• The request:
Convert each line of the listing below into a string in a JSON list, one string per line. Leave out any blank lines.

• Items:
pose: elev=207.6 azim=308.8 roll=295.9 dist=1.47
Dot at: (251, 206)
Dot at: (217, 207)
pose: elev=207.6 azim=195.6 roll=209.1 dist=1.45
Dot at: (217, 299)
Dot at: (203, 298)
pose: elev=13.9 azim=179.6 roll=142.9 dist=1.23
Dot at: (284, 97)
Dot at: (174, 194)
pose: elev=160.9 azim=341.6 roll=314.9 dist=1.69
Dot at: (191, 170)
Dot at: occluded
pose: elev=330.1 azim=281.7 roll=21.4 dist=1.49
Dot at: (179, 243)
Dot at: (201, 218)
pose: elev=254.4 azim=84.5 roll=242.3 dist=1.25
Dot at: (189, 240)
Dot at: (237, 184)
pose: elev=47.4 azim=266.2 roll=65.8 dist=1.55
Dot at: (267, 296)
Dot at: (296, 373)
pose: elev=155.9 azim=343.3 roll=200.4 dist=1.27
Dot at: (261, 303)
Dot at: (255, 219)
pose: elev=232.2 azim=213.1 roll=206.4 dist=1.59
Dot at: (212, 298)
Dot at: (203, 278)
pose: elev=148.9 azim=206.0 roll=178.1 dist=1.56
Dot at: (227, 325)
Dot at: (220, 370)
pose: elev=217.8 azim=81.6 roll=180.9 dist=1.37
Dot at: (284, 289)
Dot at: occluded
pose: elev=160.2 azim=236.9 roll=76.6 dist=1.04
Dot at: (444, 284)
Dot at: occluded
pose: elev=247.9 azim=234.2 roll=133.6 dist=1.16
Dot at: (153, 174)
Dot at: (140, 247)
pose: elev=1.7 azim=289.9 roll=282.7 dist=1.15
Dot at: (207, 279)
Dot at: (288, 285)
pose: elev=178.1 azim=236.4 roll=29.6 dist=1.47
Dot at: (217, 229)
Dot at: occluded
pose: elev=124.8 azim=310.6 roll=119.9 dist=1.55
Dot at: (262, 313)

• Exercise answer:
[
  "pose: elev=207.6 azim=308.8 roll=295.9 dist=1.47",
  "Dot at: (251, 206)",
  "Dot at: (217, 207)",
  "pose: elev=207.6 azim=195.6 roll=209.1 dist=1.45",
  "Dot at: (217, 299)",
  "Dot at: (203, 298)",
  "pose: elev=13.9 azim=179.6 roll=142.9 dist=1.23",
  "Dot at: (284, 97)",
  "Dot at: (174, 194)",
  "pose: elev=160.9 azim=341.6 roll=314.9 dist=1.69",
  "Dot at: (191, 170)",
  "Dot at: occluded",
  "pose: elev=330.1 azim=281.7 roll=21.4 dist=1.49",
  "Dot at: (179, 243)",
  "Dot at: (201, 218)",
  "pose: elev=254.4 azim=84.5 roll=242.3 dist=1.25",
  "Dot at: (189, 240)",
  "Dot at: (237, 184)",
  "pose: elev=47.4 azim=266.2 roll=65.8 dist=1.55",
  "Dot at: (267, 296)",
  "Dot at: (296, 373)",
  "pose: elev=155.9 azim=343.3 roll=200.4 dist=1.27",
  "Dot at: (261, 303)",
  "Dot at: (255, 219)",
  "pose: elev=232.2 azim=213.1 roll=206.4 dist=1.59",
  "Dot at: (212, 298)",
  "Dot at: (203, 278)",
  "pose: elev=148.9 azim=206.0 roll=178.1 dist=1.56",
  "Dot at: (227, 325)",
  "Dot at: (220, 370)",
  "pose: elev=217.8 azim=81.6 roll=180.9 dist=1.37",
  "Dot at: (284, 289)",
  "Dot at: occluded",
  "pose: elev=160.2 azim=236.9 roll=76.6 dist=1.04",
  "Dot at: (444, 284)",
  "Dot at: occluded",
  "pose: elev=247.9 azim=234.2 roll=133.6 dist=1.16",
  "Dot at: (153, 174)",
  "Dot at: (140, 247)",
  "pose: elev=1.7 azim=289.9 roll=282.7 dist=1.15",
  "Dot at: (207, 279)",
  "Dot at: (288, 285)",
  "pose: elev=178.1 azim=236.4 roll=29.6 dist=1.47",
  "Dot at: (217, 229)",
  "Dot at: occluded",
  "pose: elev=124.8 azim=310.6 roll=119.9 dist=1.55",
  "Dot at: (262, 313)"
]